* RECORDS FOR THIS EXERCISE
-- Opening Marker --

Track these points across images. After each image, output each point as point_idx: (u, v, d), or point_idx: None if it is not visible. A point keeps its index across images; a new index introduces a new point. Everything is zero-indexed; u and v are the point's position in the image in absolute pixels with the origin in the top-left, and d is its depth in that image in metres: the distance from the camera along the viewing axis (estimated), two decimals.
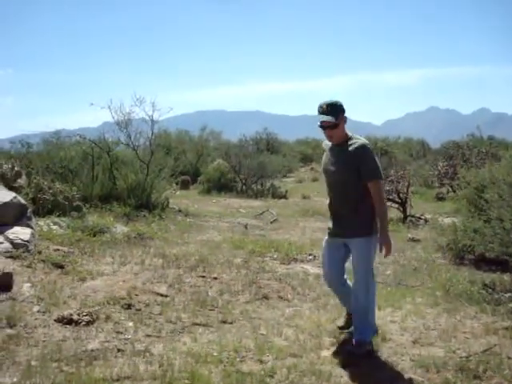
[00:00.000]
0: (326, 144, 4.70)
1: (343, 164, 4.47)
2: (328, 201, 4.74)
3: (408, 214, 14.42)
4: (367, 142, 4.48)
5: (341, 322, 5.03)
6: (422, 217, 14.01)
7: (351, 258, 4.64)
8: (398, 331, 5.07)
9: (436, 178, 22.13)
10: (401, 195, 14.87)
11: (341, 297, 4.96)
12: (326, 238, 4.79)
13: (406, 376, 4.03)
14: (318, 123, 4.47)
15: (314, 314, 5.51)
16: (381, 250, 4.42)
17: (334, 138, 4.53)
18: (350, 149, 4.42)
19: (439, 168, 21.64)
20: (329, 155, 4.64)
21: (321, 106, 4.44)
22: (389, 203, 15.11)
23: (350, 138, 4.51)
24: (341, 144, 4.51)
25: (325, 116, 4.41)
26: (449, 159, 21.55)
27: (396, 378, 4.00)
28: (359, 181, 4.40)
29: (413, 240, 10.80)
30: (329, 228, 4.74)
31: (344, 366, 4.17)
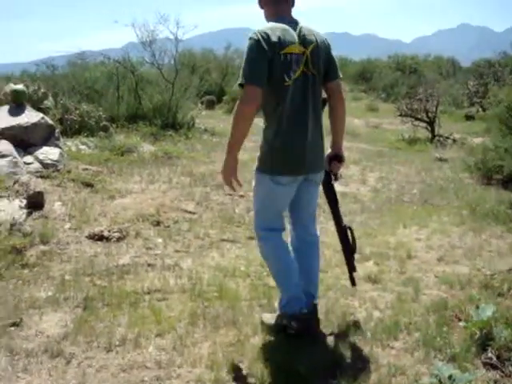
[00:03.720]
0: None
1: None
2: None
3: (436, 133, 14.23)
4: (260, 30, 3.02)
5: None
6: (450, 136, 13.82)
7: None
8: (424, 249, 5.09)
9: (466, 97, 21.67)
10: (429, 114, 14.64)
11: None
12: None
13: (430, 291, 4.07)
14: None
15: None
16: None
17: None
18: None
19: (469, 87, 21.15)
20: None
21: None
22: (416, 122, 14.92)
23: None
24: None
25: None
26: (479, 78, 21.01)
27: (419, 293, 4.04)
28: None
29: (440, 160, 10.71)
30: None
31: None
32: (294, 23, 3.13)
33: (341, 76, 3.32)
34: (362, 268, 4.40)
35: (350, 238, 3.55)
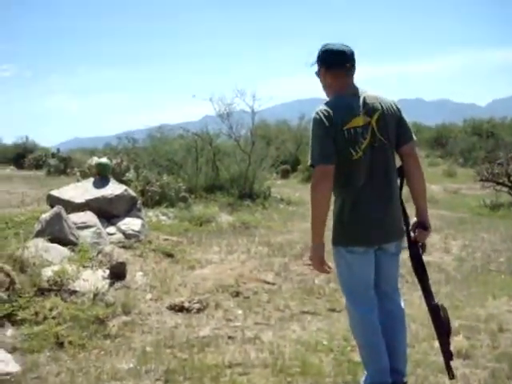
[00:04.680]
0: None
1: None
2: None
3: None
4: (321, 108, 3.05)
5: None
6: None
7: None
8: None
9: None
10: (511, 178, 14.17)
11: None
12: None
13: None
14: None
15: (424, 303, 5.33)
16: None
17: None
18: None
19: None
20: None
21: None
22: (498, 187, 14.44)
23: None
24: None
25: None
26: None
27: None
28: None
29: None
30: None
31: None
32: (356, 93, 3.10)
33: (415, 139, 3.20)
34: (452, 342, 4.15)
35: (442, 318, 3.17)
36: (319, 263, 3.08)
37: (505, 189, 14.37)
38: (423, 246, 3.25)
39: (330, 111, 3.00)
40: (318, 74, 3.21)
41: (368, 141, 3.01)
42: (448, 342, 3.21)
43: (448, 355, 3.20)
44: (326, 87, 3.21)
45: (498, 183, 14.55)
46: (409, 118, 3.23)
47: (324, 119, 2.98)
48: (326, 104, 3.08)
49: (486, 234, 9.40)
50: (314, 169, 3.00)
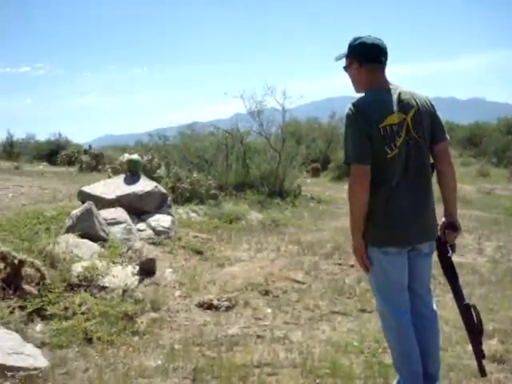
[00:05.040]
0: None
1: None
2: None
3: None
4: (355, 104, 2.96)
5: None
6: None
7: None
8: None
9: None
10: None
11: None
12: None
13: None
14: None
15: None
16: None
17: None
18: None
19: None
20: None
21: None
22: None
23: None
24: None
25: None
26: None
27: None
28: None
29: None
30: None
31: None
32: (389, 89, 3.01)
33: (448, 138, 3.11)
34: (486, 346, 3.98)
35: (474, 317, 3.06)
36: (360, 256, 3.04)
37: None
38: (453, 247, 3.14)
39: (365, 107, 2.93)
40: (348, 68, 3.12)
41: (403, 138, 2.92)
42: (480, 342, 3.08)
43: (480, 354, 3.09)
44: (356, 82, 3.12)
45: None
46: (442, 116, 3.11)
47: (358, 115, 2.91)
48: (360, 99, 2.99)
49: None
50: (349, 167, 2.92)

-- Closing Marker --

* YOUR INSTRUCTIONS
Print every entry verbatim and leave all pictures out.

* ANSWER BELOW
Track these points across images. After each image, output each point as point_idx: (u, v, d), or point_idx: None if it is not visible. A point keeps its index across images; a new index introduces a new point. Everything is zero-indexed; u and v are the point's position in the image in absolute pixels with the origin in the top-left, and d is its depth in that image in metres: the distance from the camera along the viewing axis (estimated), two decimals.
[00:00.000]
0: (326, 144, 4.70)
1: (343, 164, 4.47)
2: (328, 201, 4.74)
3: (408, 214, 14.42)
4: (367, 142, 4.48)
5: (341, 322, 5.03)
6: (422, 217, 14.01)
7: (351, 258, 4.64)
8: (398, 331, 5.07)
9: (436, 178, 22.13)
10: (401, 195, 14.87)
11: (341, 297, 4.96)
12: (326, 238, 4.79)
13: (406, 376, 4.03)
14: (318, 123, 4.47)
15: (314, 314, 5.51)
16: (381, 250, 4.42)
17: (334, 138, 4.53)
18: (350, 149, 4.42)
19: (439, 168, 21.64)
20: (329, 155, 4.64)
21: (321, 106, 4.44)
22: (389, 203, 15.11)
23: (350, 138, 4.51)
24: (341, 144, 4.51)
25: (325, 116, 4.41)
26: (449, 159, 21.55)
27: (396, 378, 4.00)
28: (359, 181, 4.40)
29: (413, 240, 10.80)
30: (329, 228, 4.74)
31: (344, 366, 4.17)
[00:03.720]
0: None
1: None
2: None
3: (436, 133, 14.23)
4: (260, 30, 3.02)
5: None
6: (450, 136, 13.82)
7: None
8: (424, 249, 5.09)
9: (466, 97, 21.67)
10: (429, 114, 14.64)
11: None
12: None
13: (430, 291, 4.07)
14: None
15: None
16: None
17: None
18: None
19: (469, 87, 21.15)
20: None
21: None
22: (416, 122, 14.92)
23: None
24: None
25: None
26: (479, 78, 21.01)
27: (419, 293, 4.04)
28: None
29: (440, 160, 10.71)
30: None
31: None
32: (294, 23, 3.13)
33: (341, 76, 3.32)
34: (362, 268, 4.40)
35: (350, 238, 3.55)
[00:04.680]
0: None
1: None
2: None
3: None
4: (321, 108, 3.05)
5: None
6: None
7: None
8: None
9: None
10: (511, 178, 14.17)
11: None
12: None
13: None
14: None
15: (424, 303, 5.33)
16: None
17: None
18: None
19: None
20: None
21: None
22: (498, 187, 14.44)
23: None
24: None
25: None
26: None
27: None
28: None
29: None
30: None
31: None
32: (356, 93, 3.10)
33: (415, 139, 3.20)
34: (452, 342, 4.15)
35: (442, 318, 3.17)
36: (319, 263, 3.08)
37: (505, 189, 14.37)
38: (423, 246, 3.25)
39: (330, 111, 3.00)
40: (318, 74, 3.21)
41: (368, 141, 3.01)
42: (448, 342, 3.21)
43: (448, 355, 3.20)
44: (326, 87, 3.21)
45: (498, 183, 14.55)
46: (409, 118, 3.23)
47: (324, 119, 2.98)
48: (326, 104, 3.08)
49: (486, 234, 9.40)
50: (314, 169, 3.00)
[00:05.040]
0: None
1: None
2: None
3: None
4: (355, 104, 2.96)
5: None
6: None
7: None
8: None
9: None
10: None
11: None
12: None
13: None
14: None
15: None
16: None
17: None
18: None
19: None
20: None
21: None
22: None
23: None
24: None
25: None
26: None
27: None
28: None
29: None
30: None
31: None
32: (389, 89, 3.01)
33: (448, 138, 3.11)
34: (486, 346, 3.98)
35: (474, 317, 3.06)
36: (360, 256, 3.04)
37: None
38: (453, 247, 3.14)
39: (365, 107, 2.93)
40: (348, 68, 3.12)
41: (403, 138, 2.92)
42: (480, 342, 3.08)
43: (480, 354, 3.09)
44: (356, 82, 3.12)
45: None
46: (442, 116, 3.11)
47: (358, 115, 2.91)
48: (360, 99, 2.99)
49: None
50: (349, 167, 2.92)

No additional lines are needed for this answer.